SELECT t.$1, t.$2 FROM @mystage1 t;

+-----+------+
| $1  | $2   |
|-----+------|
| a|b | NULL |
| c|d | NULL |
| e|f | NULL |
| g|h | NULL |
+-----+------+
Copy

Note

The file format is required in this example to correctly parse the fields in the staged files. In the second query, the file format is omitted, causing the | field delimiter to be ignored and resulting in the values returned for $1 and $2.

However, if the file format is included in the stage definition, you can omit it from the SELECT statement. See Example 3: Querying Elements in a JSON File.
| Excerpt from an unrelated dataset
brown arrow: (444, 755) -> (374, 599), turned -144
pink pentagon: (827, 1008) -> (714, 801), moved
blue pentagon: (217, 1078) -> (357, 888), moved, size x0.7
Example 2: Calling Functions when Querying a Staged Data File

Get the ASCII code for the first character of each column in the data files staged in Example 1: Querying Columns in a CSV File:

SELECT ascii(t.$1), ascii(t.$2) FROM @mystage1 (file_format => myformat) t;

+-------------+-------------+
| ASCII(T.$1) | ASCII(T.$2) |
|-------------+-------------|
|          97 |          98 |
|          99 |         100 |
|         101 |         102 |
|         103 |         104 |
+-------------+-------------+
Copy

Note

If the file format is included in the stage definition, you can omit it from the SELECT statement. See Example 3: Querying Elements in a JSON File.
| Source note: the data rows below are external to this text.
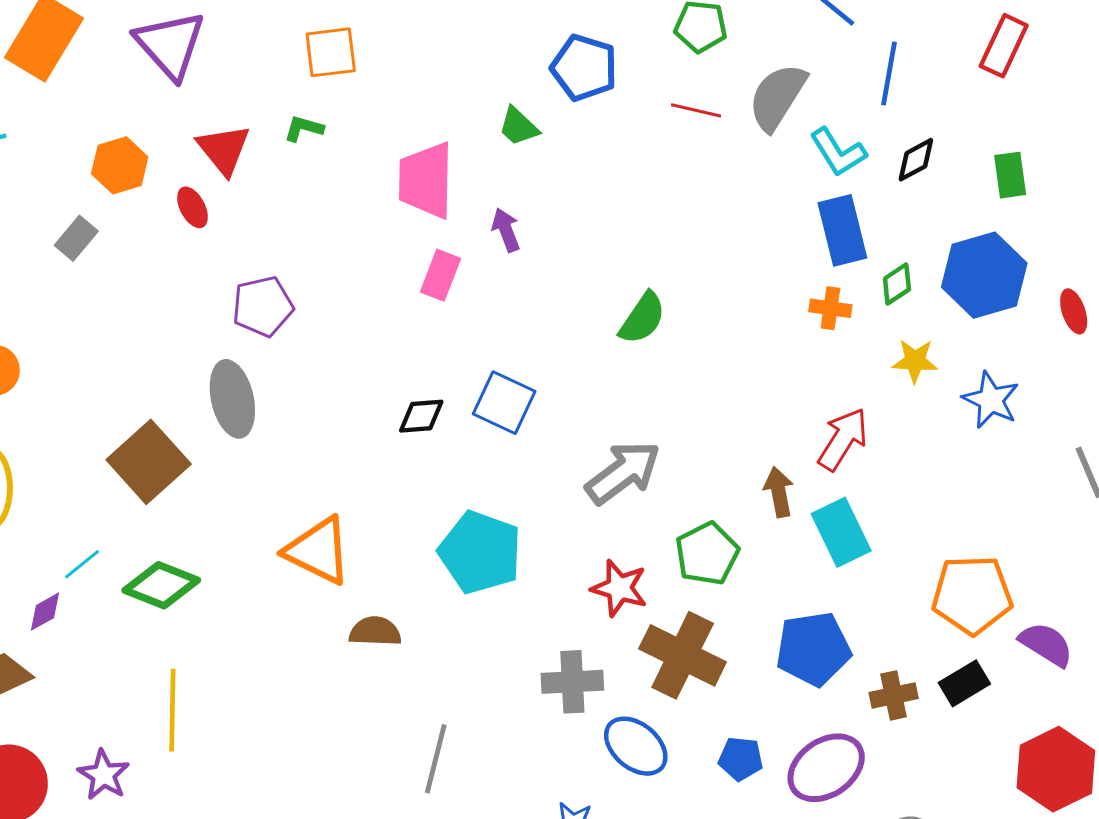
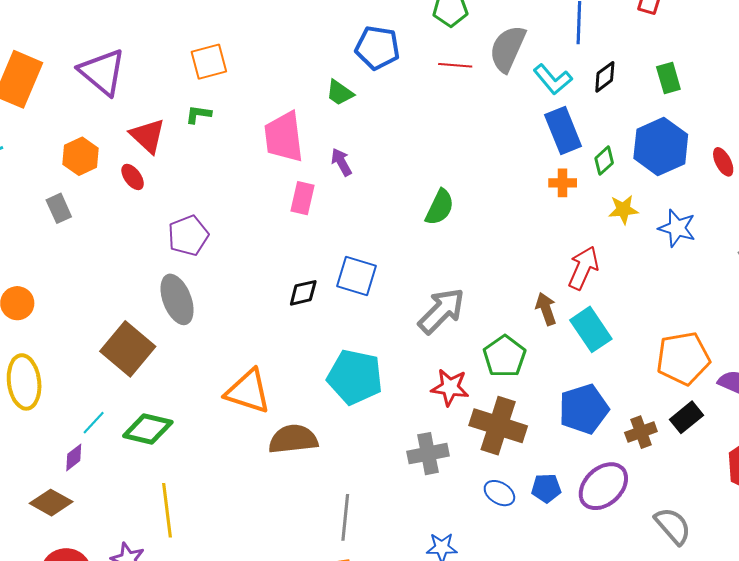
gray rectangle: (76, 238) -> (59, 208), turned -56
brown semicircle: (375, 631) -> (293, 439), size x1.4
blue ellipse: (636, 746) -> (499, 493), moved, size x0.7

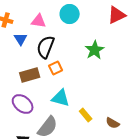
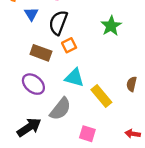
brown rectangle: (30, 75) -> (41, 53), turned 36
yellow rectangle: (86, 115) -> (101, 96), size x1.5
brown semicircle: (113, 123) -> (132, 84), moved, turned 72

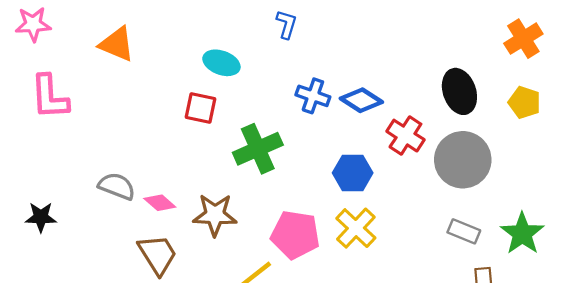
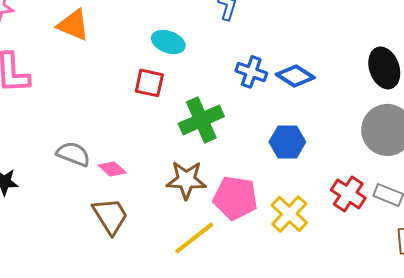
red cross: (405, 136) -> (348, 194), moved
brown star: (215, 215) -> (186, 180), moved
yellow cross: (356, 228) -> (289, 214), moved

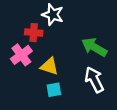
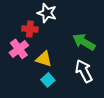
cyan square: (54, 90) -> (48, 80), turned -32

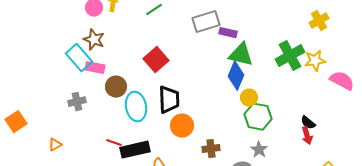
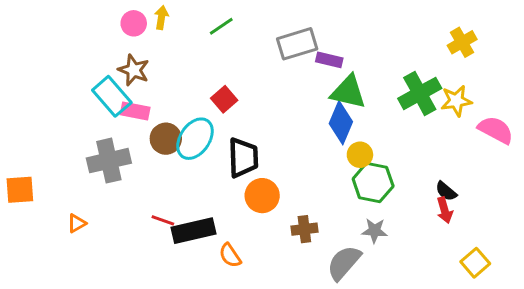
red square: (156, 60) -> (224, 99), size x0.7
gray cross: (77, 102) -> (109, 161), size x1.6
cyan ellipse: (136, 107) -> (195, 139), moved, turned 44
orange square: (16, 122) -> (20, 190), turned 30
gray star: (259, 150) -> (375, 231), turned -30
Example 3: Querying Elements in a JSON File

This example illustrates staging a JSON data file containing the following objects and then querying individual elements within the objects in the file:

{"a": {"b": "x1","c": "y1"}},
{"a": {"b": "x2","c": "y2"}}
Copy

This example assumes the file is named /tmp/data1.json and is located in the root directory in a macOS or Linux environment.

To stage and query the file:

-- Create a file format
CREATE OR REPLACE FILE FORMAT my_json_format TYPE = 'json';

-- Create an internal stage
CREATE OR REPLACE STAGE mystage2 FILE_FORMAT = my_json_format;

-- Stage the data file
PUT file:///tmp/data1.json @mystage2;

-- Query the repeating a.b element in the staged file
SELECT parse_json($1):a.b FROM @mystage2/data1.json.gz;

+--------------------+
| PARSE_JSON($1):A.B |
|--------------------|
| "x1"               |
| "x2"               |
+--------------------+
Copy